Classification of Immunodeficiencies
Independent of a primary or secondary cause of immunodeficiency, recurrent infections and fevers are common to all types of immunodeficiency because they translate the presence of an infection. However, it is the type of organism causing the disease that suggests the faulty mechanism: susceptibility to encapsulated bacteria occurs in humoral immunodeficiencies, whereas intracellular pathogens may cause disease in cellular immune disorders. Another important factor to keep in mind is that infection alone does not support a disorder of the immune system, and non-immunologic causes of infection should always be considered, importantly conditions that disrupt pathogen clearance mechanisms (e.g. viral infections, catheterizations, allergies, auto-immunity, lymphoma/lymphosarcoma).
Primary immunodeficiencies are congenital processes associated with a genetic defect. Primary immunodeficiencies comprise quantitative or qualitative defects in cells or components of the immune system that impair immune cell development, function or structure. Most disorders occur during cell differentiation in the bone marrow due to single or complex mutations/deletions in essential developmental genes. Therefore, the manifestation of these disorders is more frequently observed in the young than in adult horses but it does not exclude the latter (see CVID below). In the young, the manifestation may coincide with the time of low circulating colostrum-derived antibodies.

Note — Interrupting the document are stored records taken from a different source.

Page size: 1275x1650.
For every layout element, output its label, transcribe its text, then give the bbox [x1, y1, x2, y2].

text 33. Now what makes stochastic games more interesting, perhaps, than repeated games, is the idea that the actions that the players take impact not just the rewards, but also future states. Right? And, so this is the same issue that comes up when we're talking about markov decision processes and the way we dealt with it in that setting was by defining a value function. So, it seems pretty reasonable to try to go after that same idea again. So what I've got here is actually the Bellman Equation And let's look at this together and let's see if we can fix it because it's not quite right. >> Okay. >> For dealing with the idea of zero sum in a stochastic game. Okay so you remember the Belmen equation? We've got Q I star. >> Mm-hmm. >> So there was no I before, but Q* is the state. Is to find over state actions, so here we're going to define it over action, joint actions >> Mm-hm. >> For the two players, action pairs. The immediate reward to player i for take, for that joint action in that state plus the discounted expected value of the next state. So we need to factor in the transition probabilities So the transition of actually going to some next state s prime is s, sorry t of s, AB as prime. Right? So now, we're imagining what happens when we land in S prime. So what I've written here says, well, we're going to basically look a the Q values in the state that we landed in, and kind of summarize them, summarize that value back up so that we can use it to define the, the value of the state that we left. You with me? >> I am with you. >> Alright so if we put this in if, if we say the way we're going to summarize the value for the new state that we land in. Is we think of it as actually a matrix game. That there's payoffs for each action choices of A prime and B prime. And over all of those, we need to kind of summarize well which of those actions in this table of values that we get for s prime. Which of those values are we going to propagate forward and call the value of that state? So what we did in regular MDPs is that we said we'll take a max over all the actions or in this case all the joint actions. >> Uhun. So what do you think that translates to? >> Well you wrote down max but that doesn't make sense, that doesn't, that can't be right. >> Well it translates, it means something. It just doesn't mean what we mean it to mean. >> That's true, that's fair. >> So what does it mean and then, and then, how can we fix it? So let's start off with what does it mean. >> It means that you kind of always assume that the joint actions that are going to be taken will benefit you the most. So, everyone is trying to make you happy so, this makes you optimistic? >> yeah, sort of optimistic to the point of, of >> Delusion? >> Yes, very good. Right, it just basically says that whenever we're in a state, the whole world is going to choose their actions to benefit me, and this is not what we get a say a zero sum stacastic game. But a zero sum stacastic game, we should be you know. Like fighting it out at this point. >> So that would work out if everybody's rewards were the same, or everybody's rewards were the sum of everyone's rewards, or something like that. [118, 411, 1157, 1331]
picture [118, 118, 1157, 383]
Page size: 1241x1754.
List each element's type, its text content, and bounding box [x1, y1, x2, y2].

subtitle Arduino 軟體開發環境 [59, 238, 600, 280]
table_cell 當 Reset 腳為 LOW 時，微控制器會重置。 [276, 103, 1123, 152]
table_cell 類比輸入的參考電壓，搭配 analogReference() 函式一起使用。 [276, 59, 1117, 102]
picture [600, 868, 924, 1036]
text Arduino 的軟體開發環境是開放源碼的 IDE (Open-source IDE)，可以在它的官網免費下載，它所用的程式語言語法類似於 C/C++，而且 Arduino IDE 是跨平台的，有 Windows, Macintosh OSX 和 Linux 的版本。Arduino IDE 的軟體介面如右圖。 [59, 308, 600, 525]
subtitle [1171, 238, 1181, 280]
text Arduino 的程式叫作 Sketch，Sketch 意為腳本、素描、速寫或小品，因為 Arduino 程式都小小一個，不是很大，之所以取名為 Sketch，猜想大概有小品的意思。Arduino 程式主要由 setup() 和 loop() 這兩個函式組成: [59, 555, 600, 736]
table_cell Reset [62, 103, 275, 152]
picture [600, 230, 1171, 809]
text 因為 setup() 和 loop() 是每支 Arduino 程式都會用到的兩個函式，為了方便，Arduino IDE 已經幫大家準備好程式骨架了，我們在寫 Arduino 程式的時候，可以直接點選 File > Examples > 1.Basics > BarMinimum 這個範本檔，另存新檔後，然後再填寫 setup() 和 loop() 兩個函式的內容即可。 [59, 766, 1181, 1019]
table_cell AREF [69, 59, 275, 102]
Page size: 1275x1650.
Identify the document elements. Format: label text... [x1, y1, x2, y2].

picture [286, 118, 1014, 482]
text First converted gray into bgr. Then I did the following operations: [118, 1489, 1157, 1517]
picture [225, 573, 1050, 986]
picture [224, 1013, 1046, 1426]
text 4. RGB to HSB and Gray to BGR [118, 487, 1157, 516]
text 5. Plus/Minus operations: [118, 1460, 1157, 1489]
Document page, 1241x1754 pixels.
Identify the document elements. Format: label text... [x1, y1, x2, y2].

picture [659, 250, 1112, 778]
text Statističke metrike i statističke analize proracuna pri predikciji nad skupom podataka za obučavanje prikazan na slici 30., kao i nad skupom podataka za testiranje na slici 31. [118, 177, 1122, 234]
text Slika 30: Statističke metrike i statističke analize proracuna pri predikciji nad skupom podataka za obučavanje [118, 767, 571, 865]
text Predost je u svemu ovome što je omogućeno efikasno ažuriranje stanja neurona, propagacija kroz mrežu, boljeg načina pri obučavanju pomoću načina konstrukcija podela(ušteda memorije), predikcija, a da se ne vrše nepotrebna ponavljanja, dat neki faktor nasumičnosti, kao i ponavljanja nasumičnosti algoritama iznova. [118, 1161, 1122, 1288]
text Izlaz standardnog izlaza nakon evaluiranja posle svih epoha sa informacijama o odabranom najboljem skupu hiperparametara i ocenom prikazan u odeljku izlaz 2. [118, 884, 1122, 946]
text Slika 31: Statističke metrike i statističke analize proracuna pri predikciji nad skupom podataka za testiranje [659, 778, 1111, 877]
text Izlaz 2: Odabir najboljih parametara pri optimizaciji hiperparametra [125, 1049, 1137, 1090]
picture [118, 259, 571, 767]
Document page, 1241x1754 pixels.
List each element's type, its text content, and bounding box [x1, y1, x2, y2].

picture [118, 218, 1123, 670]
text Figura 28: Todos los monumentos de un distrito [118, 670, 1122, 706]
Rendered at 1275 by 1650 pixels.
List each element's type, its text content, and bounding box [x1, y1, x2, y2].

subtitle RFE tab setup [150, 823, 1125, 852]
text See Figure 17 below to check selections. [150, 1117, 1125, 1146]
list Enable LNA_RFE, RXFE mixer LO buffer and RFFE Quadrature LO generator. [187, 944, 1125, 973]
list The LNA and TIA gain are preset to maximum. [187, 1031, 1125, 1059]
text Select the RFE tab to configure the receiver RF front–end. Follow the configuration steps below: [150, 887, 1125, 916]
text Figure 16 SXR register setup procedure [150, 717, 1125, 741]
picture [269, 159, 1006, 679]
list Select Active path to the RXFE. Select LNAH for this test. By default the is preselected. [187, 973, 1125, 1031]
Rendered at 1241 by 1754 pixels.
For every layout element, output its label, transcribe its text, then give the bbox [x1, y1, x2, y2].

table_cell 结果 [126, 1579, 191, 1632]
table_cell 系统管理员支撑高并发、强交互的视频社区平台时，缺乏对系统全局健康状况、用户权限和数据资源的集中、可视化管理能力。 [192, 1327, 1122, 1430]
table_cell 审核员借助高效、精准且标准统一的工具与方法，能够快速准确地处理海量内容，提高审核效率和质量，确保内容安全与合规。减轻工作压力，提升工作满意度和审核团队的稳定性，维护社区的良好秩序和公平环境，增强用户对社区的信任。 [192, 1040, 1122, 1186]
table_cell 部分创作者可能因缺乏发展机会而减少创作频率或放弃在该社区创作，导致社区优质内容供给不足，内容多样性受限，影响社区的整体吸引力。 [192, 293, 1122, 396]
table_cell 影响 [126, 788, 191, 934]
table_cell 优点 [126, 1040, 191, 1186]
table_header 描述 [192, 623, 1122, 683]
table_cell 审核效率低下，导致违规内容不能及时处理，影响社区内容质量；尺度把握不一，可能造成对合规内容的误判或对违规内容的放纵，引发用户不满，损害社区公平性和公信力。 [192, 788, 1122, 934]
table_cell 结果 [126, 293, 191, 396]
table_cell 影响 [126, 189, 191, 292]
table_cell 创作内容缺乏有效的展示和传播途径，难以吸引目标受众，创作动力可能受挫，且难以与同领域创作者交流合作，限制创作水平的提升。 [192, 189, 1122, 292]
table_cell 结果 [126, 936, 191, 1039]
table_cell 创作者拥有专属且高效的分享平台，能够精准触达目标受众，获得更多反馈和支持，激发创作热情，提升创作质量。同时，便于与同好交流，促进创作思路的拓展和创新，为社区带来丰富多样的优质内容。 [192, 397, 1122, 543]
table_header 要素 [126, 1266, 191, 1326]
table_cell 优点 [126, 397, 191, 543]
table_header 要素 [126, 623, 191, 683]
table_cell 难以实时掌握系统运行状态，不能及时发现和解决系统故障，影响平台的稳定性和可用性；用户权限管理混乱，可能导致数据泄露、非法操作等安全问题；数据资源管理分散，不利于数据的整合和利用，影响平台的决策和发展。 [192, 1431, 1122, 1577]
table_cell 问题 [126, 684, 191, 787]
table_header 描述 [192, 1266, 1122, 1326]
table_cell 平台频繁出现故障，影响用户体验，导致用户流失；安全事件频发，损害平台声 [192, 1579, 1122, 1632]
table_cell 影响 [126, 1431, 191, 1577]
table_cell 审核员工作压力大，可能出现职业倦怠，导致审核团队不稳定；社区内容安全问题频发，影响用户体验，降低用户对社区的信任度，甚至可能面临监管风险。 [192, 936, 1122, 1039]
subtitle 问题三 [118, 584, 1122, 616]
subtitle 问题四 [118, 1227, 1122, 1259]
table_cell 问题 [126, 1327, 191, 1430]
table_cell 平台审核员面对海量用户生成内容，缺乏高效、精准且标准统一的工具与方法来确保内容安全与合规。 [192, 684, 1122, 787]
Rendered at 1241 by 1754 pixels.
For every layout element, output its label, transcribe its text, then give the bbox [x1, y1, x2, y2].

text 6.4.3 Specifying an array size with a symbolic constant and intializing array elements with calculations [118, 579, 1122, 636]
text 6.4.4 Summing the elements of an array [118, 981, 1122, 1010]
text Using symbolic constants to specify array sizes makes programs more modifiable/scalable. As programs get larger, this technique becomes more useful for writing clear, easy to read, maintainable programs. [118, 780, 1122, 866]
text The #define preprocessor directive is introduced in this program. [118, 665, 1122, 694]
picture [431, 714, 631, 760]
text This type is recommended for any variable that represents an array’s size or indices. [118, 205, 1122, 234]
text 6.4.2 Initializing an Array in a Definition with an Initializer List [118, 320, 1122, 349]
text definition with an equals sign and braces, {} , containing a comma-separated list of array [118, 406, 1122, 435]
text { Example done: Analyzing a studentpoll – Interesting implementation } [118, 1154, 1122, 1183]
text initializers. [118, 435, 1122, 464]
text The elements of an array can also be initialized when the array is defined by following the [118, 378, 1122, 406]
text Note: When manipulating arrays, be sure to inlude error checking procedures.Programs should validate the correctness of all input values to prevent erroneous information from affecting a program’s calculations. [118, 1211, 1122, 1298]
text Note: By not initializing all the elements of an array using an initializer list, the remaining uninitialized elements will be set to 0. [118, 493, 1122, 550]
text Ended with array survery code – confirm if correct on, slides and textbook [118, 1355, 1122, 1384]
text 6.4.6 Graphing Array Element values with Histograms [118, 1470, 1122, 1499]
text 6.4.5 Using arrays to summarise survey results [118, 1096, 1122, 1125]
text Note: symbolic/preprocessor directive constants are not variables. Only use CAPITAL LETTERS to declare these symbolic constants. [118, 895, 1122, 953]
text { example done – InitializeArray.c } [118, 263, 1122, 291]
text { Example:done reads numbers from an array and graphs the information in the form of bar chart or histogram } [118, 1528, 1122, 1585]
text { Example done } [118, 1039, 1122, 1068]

Secondary immunodeficiencies may occur at any time in life. These are acquired disruptions in the immune function that reduce the ability of the system to fight against opportunistic and/or pathogenic organisms. Conditions that may predispose to secondary immunodeficiencies include immunosuppressive treatment (e.g. steroid therapy), stress, virus diseases, tumors, metabolic/endocrine diseases, aging, auto-immunity and malnutrition. In secondary immunodeficiencies, the disturbance may be transient or chronic, and one or several elements of the immune system may be affected at the same time. This group of immunodeficiencies also includes self-limited or transient conditions, often observed in the young.